Prominent among the post-election breast beating on the Right is a counterproductive (and quite ugly) meme. It goes something like this. We've become a nation where half the population expects the government to take care of them, a nation where takers outnumber makers, where there are more people in the wagon than pushing the wagon. This metanarrative is counterproductive because it insults the very voters you need to win over to have any chance of ever having another Republican president, and ugly because it raises stereotypes about certain groups being lazy shiftless folks looking for a handout.

I'm not saying this meme is completely without credibility. Many sweeping generalizations have an element of truth in them. I'm sure there were people who voted for Obama simply because they think he'll protect some or another benefit they get from the government.

On the other hand, it's an oversimplification to say that Romney was the candidate of rich white people, but truth be told there are a lot of glum faces on Palm Beach island this week!

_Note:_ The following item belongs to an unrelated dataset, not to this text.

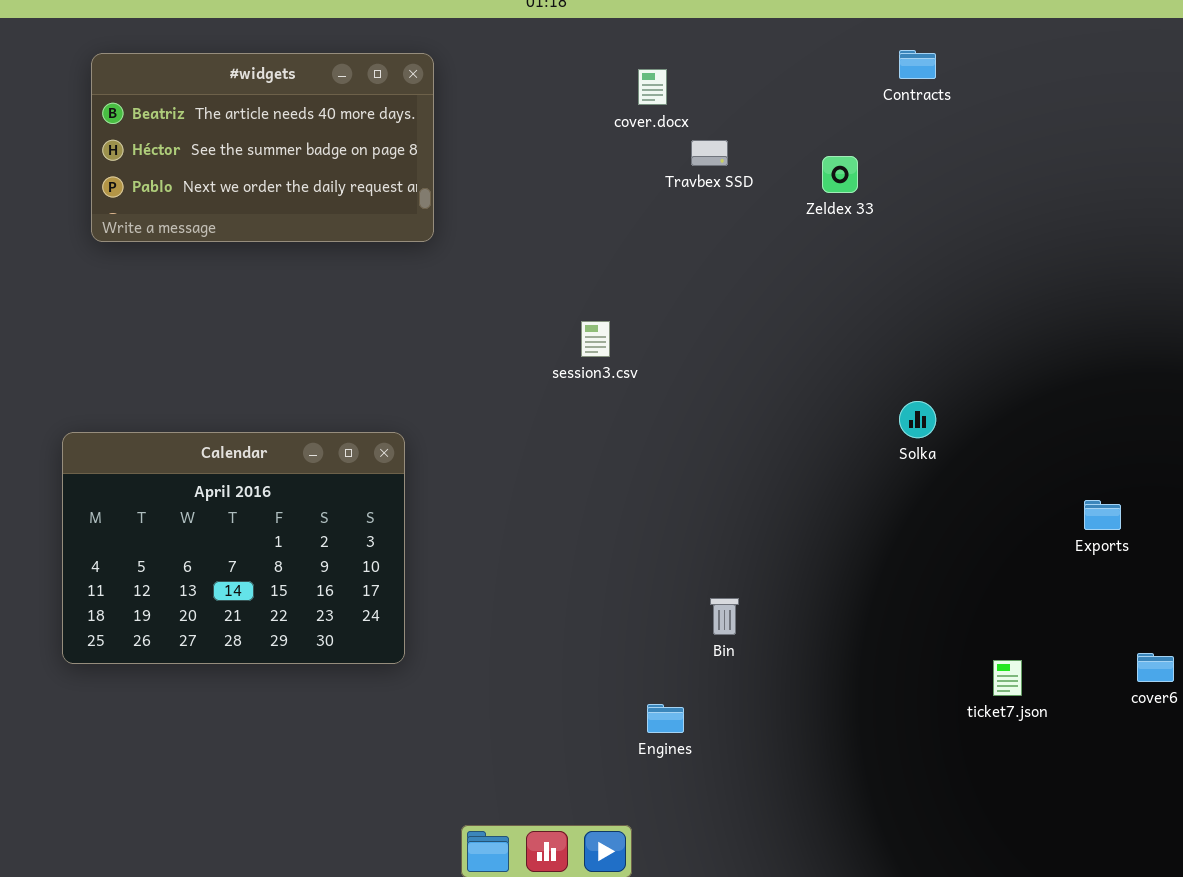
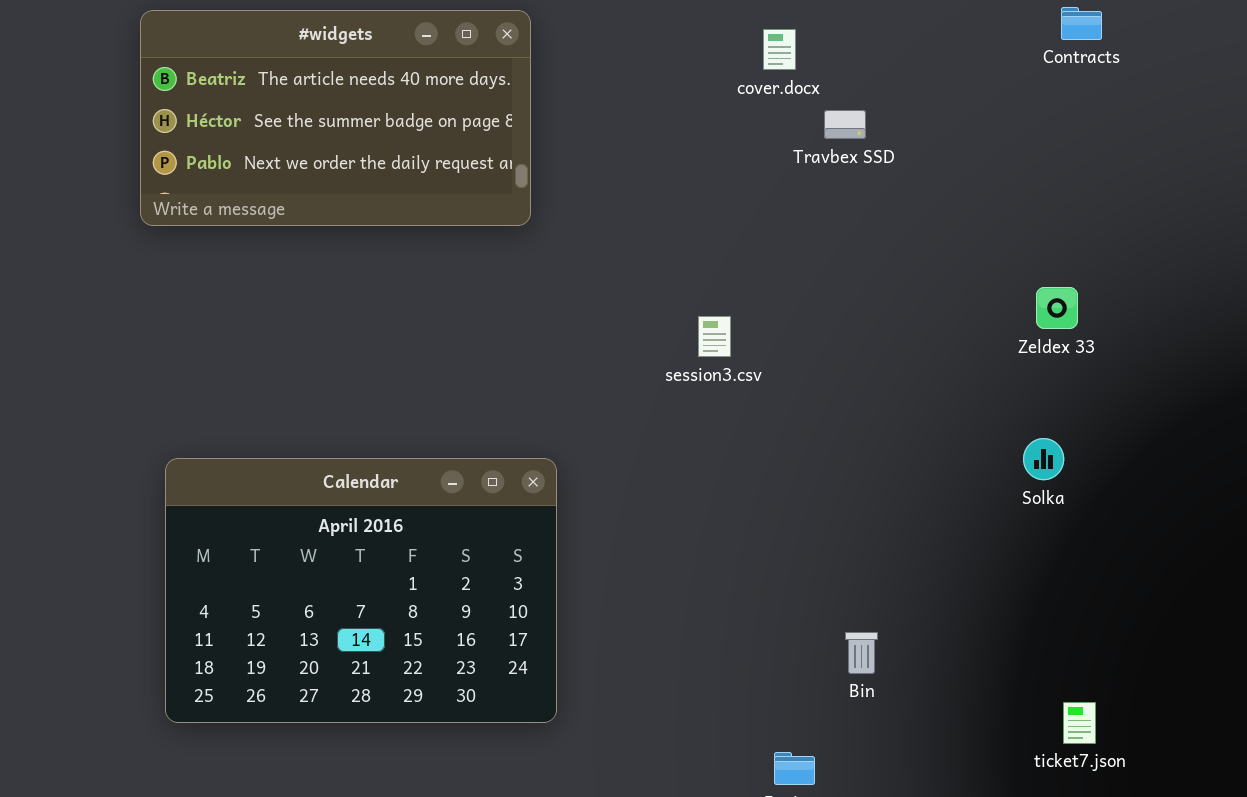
Zeldex 33: [822,156,858,193] -> [1036,287,1078,329], moved
Solka: [899,401,936,438] -> [1023,438,1064,480], moved
Calendar: [62,432,405,664] -> [165,458,557,723], moved
ticket7.json: [993,660,1022,696] -> [1063,702,1096,744], moved

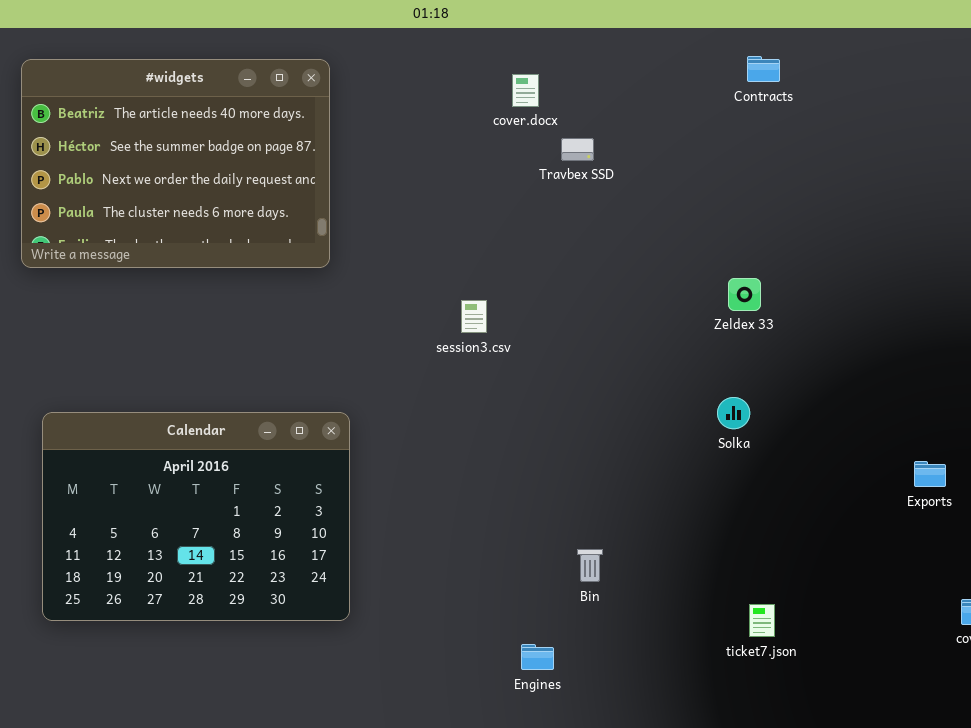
#widgets: [140,10,531,226] -> [21,59,330,268], resized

The counterevidence to the "takers for Obama vs. makers for Romney" meme is abundant for anyone with eyes to see. How about my former neighbor, a retired African-American postal carrier, with an Obama sign in his front yard. Is he a taker? Maybe his life's work is worth less since it was done for the federal government and not the private sector? How about the millions of Hispanics and Asian-Americans who exit polling indicates rejected Republican candidates? Are they all on the government dole?

Hopefully the answer is obvious. If anything these communities typify values of hard work and family more than some white communities.

Perhaps the answer to the GOP defeat is more complicated than one is led to believe by the likes of Glenn Beck, Ann Coulter and Rush Limbaugh? If you find those voices authoritative then you probably won't care what David Brooks has to say. He's a moderate and he writes for the liberal New York Times. Nevertheless in my opinion he's one of the sharpest commentators out there and if Republicans are going to learn from this defeat -- and if those of us social conservatives who care passionately about defending the unborn and traditional marriage are going to have a voice in Washington (my hunch is that a meaningful slice of the people who voted for Obama did so in spite of his social liberalism) -- we should listen to such as Brooks (and his colleague Ross Douthat) that the GOP's traditional "public is bad private is good, what's good for Wall Street is good for Main Street" economic message is hopelessly out of touch with the challenges faced by growing numbers of hard-working Americans.

Here's a relevant quote from Brooks' November 8 column The Party of Work:

The Pew Research Center does excellent research on Asian-American and Hispanic values. Two findings jump out. First, people in these groups have an awesome commitment to work. By most measures, members of these groups value industriousness more than whites.
Second, they are also tremendously appreciative of government. In survey after survey, they embrace the idea that some government programs can incite hard work, not undermine it; enhance opportunity, not crush it.
Moreover, when they look at the things that undermine the work ethic and threaten their chances to succeed, it’s often not government. It’s a modern economy in which you can work more productively, but your wages still don’t rise. It’s a bloated financial sector that just sent the world into turmoil. It’s a university system that is indispensable but unaffordable. It’s chaotic neighborhoods that can’t be cured by withdrawing government programs.
For these people, the Republican equation is irrelevant. When they hear Romney talk abstractly about Big Government vs. Small Government, they think: He doesn’t get me or people like me.
Let’s just look at one segment, Asian-Americans. Many of these people are leading the lives Republicans celebrate. They are, disproportionately, entrepreneurial, industrious and family-oriented. Yet, on Tuesday, Asian-Americans rejected the Republican Party by 3 to 1. They don’t relate to the Republican equation that more government = less work.
Over all, Republicans have lost the popular vote in five out of the six post-cold-war elections because large parts of the country have moved on. The basic Republican framing no longer resonates.

I'm not Asian or Hispanic, but I have the same reaction listening to cliche-ridden rhetoric about the evils of big government, etc. "He doesn't get me or people like me."

Sure, I understand the threat posed by deficits and runaway spending. But when I'm struggling to scrape together enough money each month to pay our bills, when I'm getting screwed by my insurance company, when I worry about how we're going to afford to send our boys to good schools -- with those things on my mind the priority of cutting the capital gains tax or reducing the size of government to below twenty percent of GDP leaves me cold.

I guess that's why for the first time in my adult life I didn't vote in a presidential election. Give me a candidate that represents my social values and economic values and I'll make the effort to vote.